I’m an AI Engineer, been doing this for a long time. I’ve seen plenty of projects that stagnate, wither and get abandoned. I agree with the top 5 in this article, but I might change the priority sequence.
Five leading root causes of the failure of AI projects were identified
First, industry stakeholders often misunderstand — or miscommunicate — what problem needs to be solved using AI.
Second, many AI projects fail because the organization lacks the necessary data to adequately train an effective AI model.
Third, in some cases, AI projects fail because the organization focuses more on using the latest and greatest technology than on solving real problems for their intended users.
Fourth, organizations might not have adequate infrastructure to manage their data and deploy completed AI models, which increases the likelihood of project failure.
Finally, in some cases, AI projects fail because the technology is applied to problems that are too difficult for AI to solve.
4 & 2 —>1. IF they even have enough data to train an effective model, most organizations have no clue how to handle the sheer variety, volume, velocity, and veracity of the big data that AI needs. It’s a specialized engineering discipline to handle that (data engineer). Let alone how to deploy and manage the infra that models need—also a specialized discipline has emerged to handle that aspect (ML engineer). Often they sit at the same desk.
1 & 5 —> 2: stakeholders seem to want AI to be a boil-the-ocean solution. They want it to do everything and be awesome at it. What they often don’t realize is that AI can be a really awesome specialist tool, that really sucks on testing scenarios that it hasn’t been trained on. Transfer learning is a thing but that requires fine tuning and additional training. Huge models like LLMs are starting to bridge this somewhat, but at the expense of the really sharp specialization. So without a really clear understanding of what can be done with AI really well, and perhaps more importantly, what problems are a poor fit for AI solutions, of course they’ll be destined to fail.
3 —> 3: This isn’t a problem with just AI. It’s all shiny new tech. Standard Gardner hype cycle stuff. Remember how they were saying we’d have crypto-refrigerators back in 2016?
I think the whole system of venture capital might be garbage. We have bros spending millions of dollars like gif sharing while the oceans boil, our schools rot, and our infrastructure rusts or is sold off. Or, I guess I'm just indicting capitalism more generally. But having a few bros decide what to fund based on gutfeel and powerpoints seems like a particularly malignant form.
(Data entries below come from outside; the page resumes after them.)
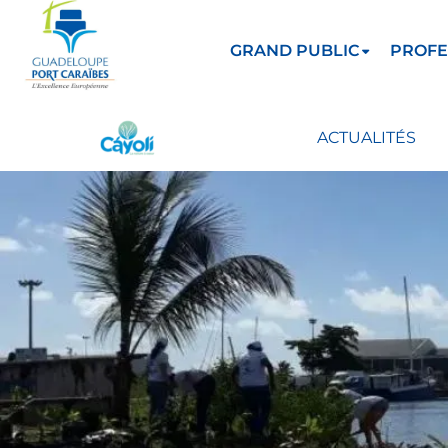
GRAND PUBLIC
PROFE
ACTUALITÉS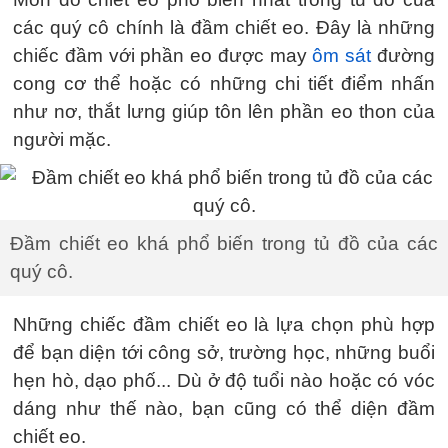
các quý cô chính là đầm chiết eo. Đây là những
chiếc đầm với phần eo được may
ôm sát
đường
cong cơ thể hoặc có những chi tiết điểm nhấn
như nơ, thắt lưng giúp tôn lên phần eo thon của
người mặc.
Đầm chiết eo khá phổ biến trong tủ đồ của các
quý cô.
Những chiếc đầm chiết eo là lựa chọn phù hợp
để bạn diện tới công sở, trường học, những buổi
hẹn hò, dạo phố... Dù ở độ tuổi nào hoặc có vóc
dáng như thế nào, bạn cũng có thể diện đầm
chiết eo.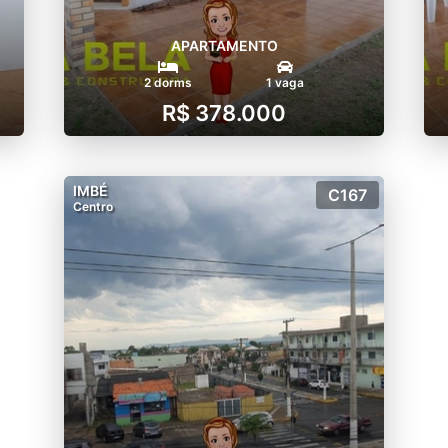
APARTAMENTO
2 dorms
1 vaga
R$ 378.000
IMBÉ
C167
Centro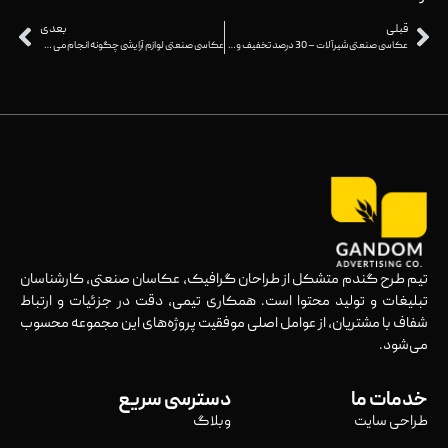
قبلی
بعدی
عکاسی صنعتی شیرآلات – 30 درصد تخفیف ویژه عکاسی صنعتی
عکاسی صنعتی لوازم آرایشی چگونه انجام می شود؟ – تعرفه عکاسی تبلیغاتی
تیم طرح گندم متشکل از طراحان گرافیک، عکاسان صنعتی، کارشناسان
تبلیغات و تولید محتوا است. همکاری تیمی، دقت در جزئیات و ارتباط
شفاف با مشتریان، از عوامل اصلی موفقیت پروژه‌های این مجموعه محسوب
می‌شود.
خدمات ما
دسترسی سریع
طراحی سایت
وبلاگ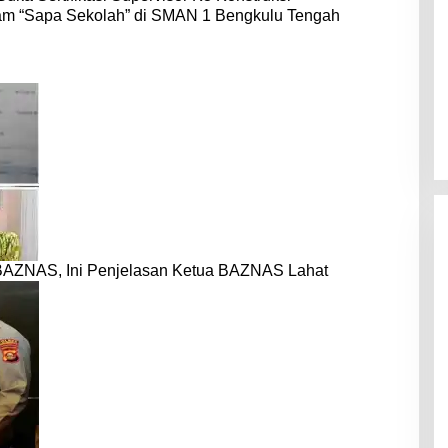
am “Sapa Sekolah” di SMAN 1 Bengkulu Tengah
BAZNAS, Ini Penjelasan Ketua BAZNAS Lahat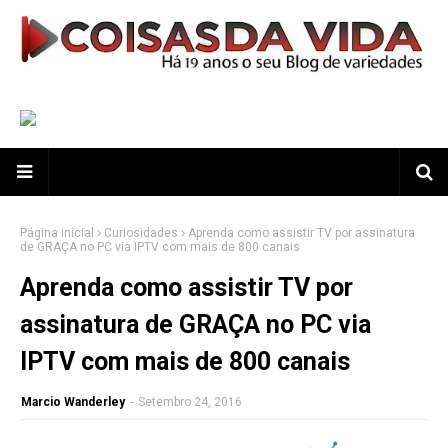
Página inicial
Curiosidades
Aprenda como assistir TV por assinatura
de GRAÇA no PC via IPTV com mais de 800 canais
Aprenda como assistir TV por
assinatura de GRAÇA no PC via
IPTV com mais de 800 canais
Marcio Wanderley
-
Setembro 24, 2016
Most people don't want to pay for AI. So they are building stuff that costs a lot for a market that is not willing to pay for it. It is mostly a gimmick for most people.
A bunch of rich guy’s money going to other people, enriching some of the recipients, in hopes of making the rich guy even richer? And the point of AI is to eliminate jobs that cost rich people money?
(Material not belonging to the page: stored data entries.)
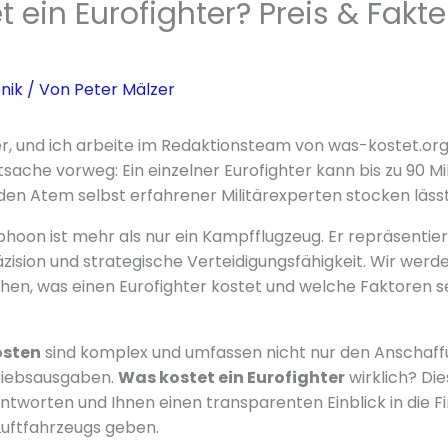
 ein Eurofighter? Preis & Fakt
nik
/ Von
Peter Mälzer
r, und ich arbeite im Redaktionsteam von was-kostet.org.
ache vorweg: Ein einzelner Eurofighter kann bis zu 90 Mi
den Atem selbst erfahrener Militärexperten stocken lässt
phoon ist mehr als nur ein Kampfflugzeug. Er repräsentie
zision und strategische Verteidigungsfähigkeit. Wir werde
uchen, was einen Eurofighter kostet und welche Faktoren s
osten
sind komplex und umfassen nicht nur den Anschaff
riebsausgaben.
Was kostet ein Eurofighter
wirklich? Di
tworten und Ihnen einen transparenten Einblick in die F
uftfahrzeugs geben.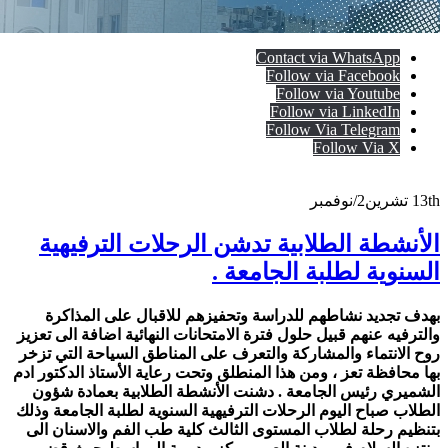
Contact via WhatsApp
Follow via Facebook
Follow via Youtube
Follow via LinkedIn
Follow Via Telegram
Follow Via X
13th
تشرين2/نوفمبر
الأنشطة الطلابية تدشن الرحلات الترفيهية
السنوية لطلبة الجامعة .
بهدف تجديد نشاطهم للدراسة وتحفيزهم للاقبال على المذاكرة
والترفيه عنهم قبيل حلول فترة الامتحانات النهائية اضافة الى تعزيز
روح الانتماء والمشاركة والتعرف على المناطق السياحة التي تزخر
بها محافظة تعز ، ومن هذا المنطلق وتحت رعاية الأستاذ الدكتور ادم
الشميري رئيس الجامعة . دشنت الأنشطة الطلابية بعمادة شؤون
الطلاب صباح اليوم الرحلات الترفيهية السنوية لطلبة الجامعة وذلك
بتنظيم رحلة لطلاب
المستوى الثالث كلية طب الفم والاسنان الى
I've been reading a book about Elizabeth Holmes and the Theranos scam, and the parallels with Gen AI seem pretty astounding. Gen AI is known to be so buggy the industry even created a euphemistic term so they wouldn't have to call it buggy: Hallucinations.
To be fair, a large fraction of software projects fail. AI is probably worse because there's probably little notion of how AI actually applied to the problem so that execution is hampered from the start.
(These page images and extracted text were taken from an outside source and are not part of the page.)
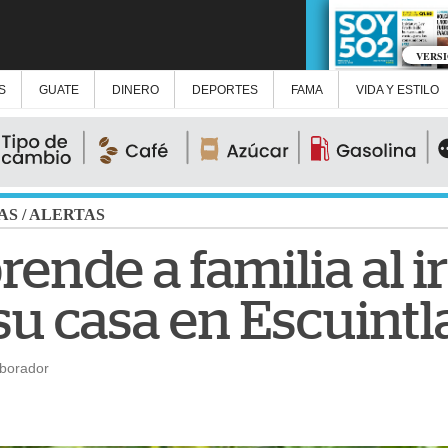
VERS
S
GUATE
DINERO
DEPORTES
FAMA
VIDA Y ESTILO
AS
/
ALERTAS
rende a familia al 
 su casa en Escuintl
aborador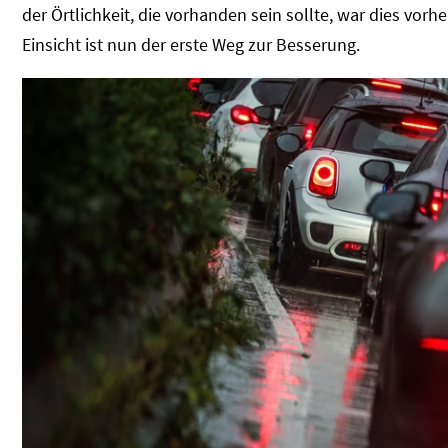
der Örtlichkeit, die vorhanden sein sollte, war dies vor
Einsicht ist nun der erste Weg zur Besserung.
The interviews revealed that data scientists sometimes get distracted by the latest developments in AI and implement them in their projects without looking at the value that it will deliver.
At least part of this is due to resume-oriented development.
As I said in a project call where someone was pumping up AI, this is just the latest bubble ready to pop. Everyone is dumping $$ into AI, a couple decent ones will survive but the bulk is either barely functional or just vaporware.